Hoy al mediodía, Abel Romero se sentó frente a un fiscal por primera vez en su vida, el doctor Jorge Grieco, luego de que lo detuvieran el sábado pasado por la tarde cuando volvió a su barrio de Monte Chingolo con su bicicleta negra, una playera vieja y despintada. Se había fugado, poco antes. Su pareja, Cristina Iglesias y su hija Ada, de 7 años, estaban desaparecidas, con rastros de sangre lavados en la casa que compartían en la calle Purita al 4000 en Chingolo, partido de Lanús. El fiscal Grieco no podía hablar de un femicidio sin un cuerpo en la morgue. Pero Romero, que había comenzado a vivir con Cristina hace poco menos de dos meses, tenía todos los números.

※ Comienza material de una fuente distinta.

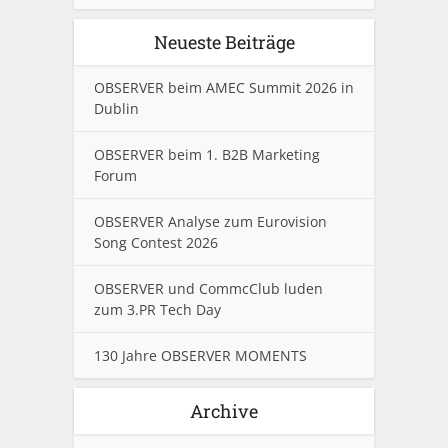
Neueste Beiträge
OBSERVER beim AMEC Summit 2026 in
Dublin
OBSERVER beim 1. B2B Marketing
Forum
OBSERVER Analyse zum Eurovision
Song Contest 2026
OBSERVER und CommcClub luden
zum 3.PR Tech Day
130 Jahre OBSERVER MOMENTS
Archive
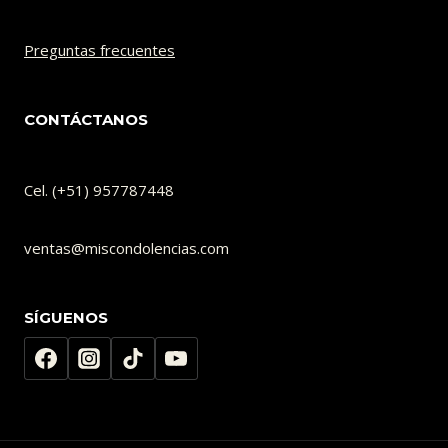
Preguntas frecuentes
CONTÁCTANOS
Cel. (+51) 957787448
ventas@miscondolencias.com
SÍGUENOS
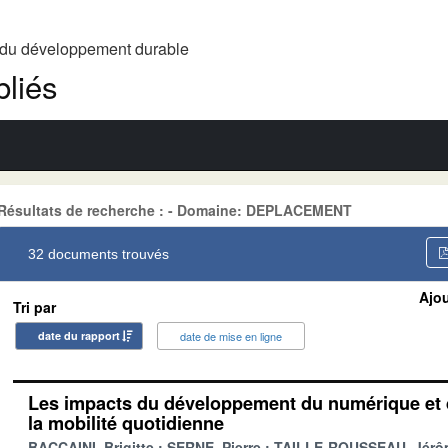
t du développement durable
liés
Résultats de recherche : - Domaine: DEPLACEMENT
32 documents trouvés
Ajou
Tri par
date du rapport
date de mise en ligne
Les impacts du développement du numérique et 
la mobilité quotidienne
BACCAINI, Brigitte
SERNE, Pierre
TAILLE-ROUSSEAU, Jérô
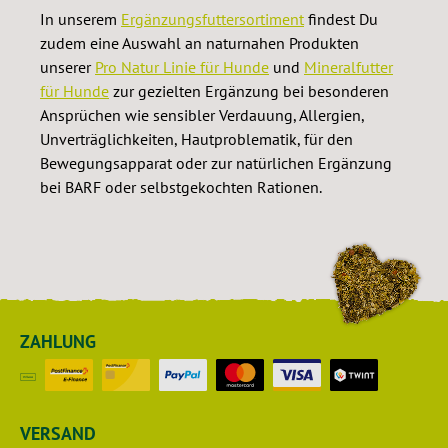
In unserem
Ergänzungsfuttersortiment
findest Du
zudem eine Auswahl an naturnahen Produkten
unserer
Pro Natur Linie für Hunde
und
Mineralfutter
für Hunde
zur gezielten Ergänzung bei besonderen
Ansprüchen wie sensibler Verdauung, Allergien,
Unverträglichkeiten, Hautproblematik, für den
Bewegungsapparat oder zur natürlichen Ergänzung
bei BARF oder selbstgekochten Rationen.
ZAHLUNG
VERSAND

Dolores, la hija mayor de Cristina, lo había encontrado en la casa de la calle Purita de casualidad, cuando fue desesperada luego de recibir respuestas desde el número de su mamá que no eran los audios de siempre, las videollamadas, sino textos con evasivas. Dolores comenzó a revisar los cajones: estaban vacíos, en la puerta había una bolsa de consorcio con fotos y juegos de su hermana, la mochilita escolar apoyada junto al marco de la puerta. Romero, de 27 años, le dijo que su madre “fue a pasar la cuarentena a la casa de una amiga con la nena”, se escapó apenas pudo.

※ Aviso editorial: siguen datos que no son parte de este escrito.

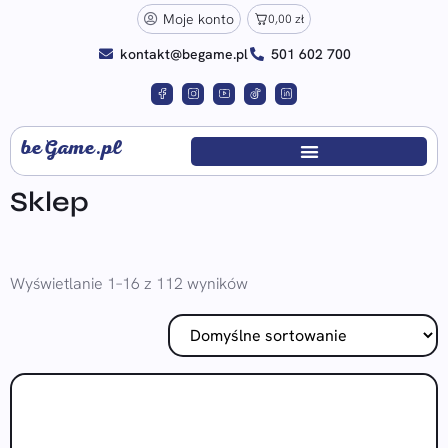
Moje konto
0,00
zł
kontakt@begame.pl
501 602 700
beGame.pl
Sklep
Wyświetlanie 1–16 z 112 wyników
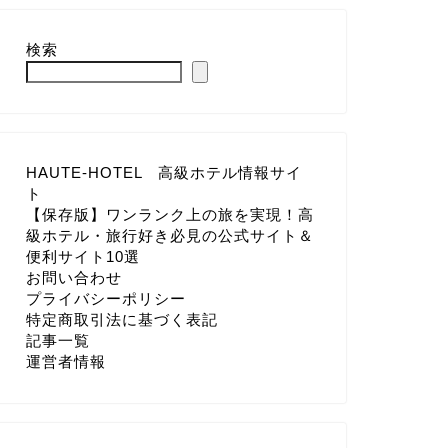
検索
HAUTE-HOTEL 高級ホテル情報サイ
ト
【保存版】ワンランク上の旅を実現！高
級ホテル・旅行好き必見の公式サイト＆
便利サイト10選
お問い合わせ
プライバシーポリシー
特定商取引法に基づく表記
記事一覧
運営者情報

Fue Dolores la que encontró la sangre lavada, primero en el colchón de su madre y en el sommier, luego en las paredes. Pero no encontró a su mamá, o a su hermanita. Horas después, el fiscal Grieco allanaba la pieza donde Romero vivía con su hermana: allí aparecieron las llaves de Cristina, su documento.

Al día siguiente, con Romero ya arrestado, los perros rastreadores de cadáveres de la Policía Bonaerense entraron a la casa en Purita y comenzaron a ladrar. Señalaron el patio, tierra movida. Comenzaron a cavar. El pozo era profundo. El cuerpo de Cristina estaba ahí, bajo una manta, el de Ada abrazado a ella, ambos con puñaladas mortales en el cuello.
Hoy al mediodía, Romero, que nunca fue acusado de un delito en su vida, con una plancha de antecedentes limpias, intentó esquivar las preguntas de Grieco y del abogado Mariano Lizardo, que representa a la familia de Cristina junto a la doctora Paula Ojeda, especialista en violencia de género.
Al final, Romero habló. Confesó todo, durante una hora y media de declaración.

Romero contó una versión que en su mente quizás creyó que le serviría, que Cristina le reprochaba que tuviera aventuras con chicas de su propia edad, una historia machista de celos. Así, según Romero, Cristina lo atacó con un cuchillo.
Lo cierto es que con ese cuchillo, que luego lavó y descartó en el patio, el femicida apuñaló a su pareja hasta matarla, en el cuello, una y otra vez. Luego, corrió al cuarto de Ada, la sujetó en la cama y la atravesó con el filo, también en la garganta.
Romero encendió el lavarropas y comenzó a lavar, introdujo en la máquina hasta los peluches ensangrentados de Ada. Reconoció que preparó una historia para contarle a Dolores, que él mismo tomó el teléfono para responder por WhatsApp. Volvió a la casa, dijo, para buscar algo que se había olvidado.
Así, gracias al trabajo del fiscal Grieco, un femicida que reconoció un crimen aberrante fue encontrado y arrestado en menos de dos días, en medio de una pandemia que frena el aparato de la Justicia, que complica pericias y allanamientos.
El abogado Lizardo asegura: “Fue aberrante escuchar su declaración. Nunca mostró arrepentimiento”.
Así, Romero fue acusado de doble homicidio agravado por alevosía, vínculo y violencia de género, una cadena perpetua casi asegurada.
El doble crimen de Cristina y Ada disparó un reclamo masivo en medio de los tiempos del coronavirus por la violencia de género en el aislamiento y la tasa de femicidios que no se detiene. Hoy a las 18, organizaciones feministas realizarán un ruidazo a nivel nacional en balcones y ventanas.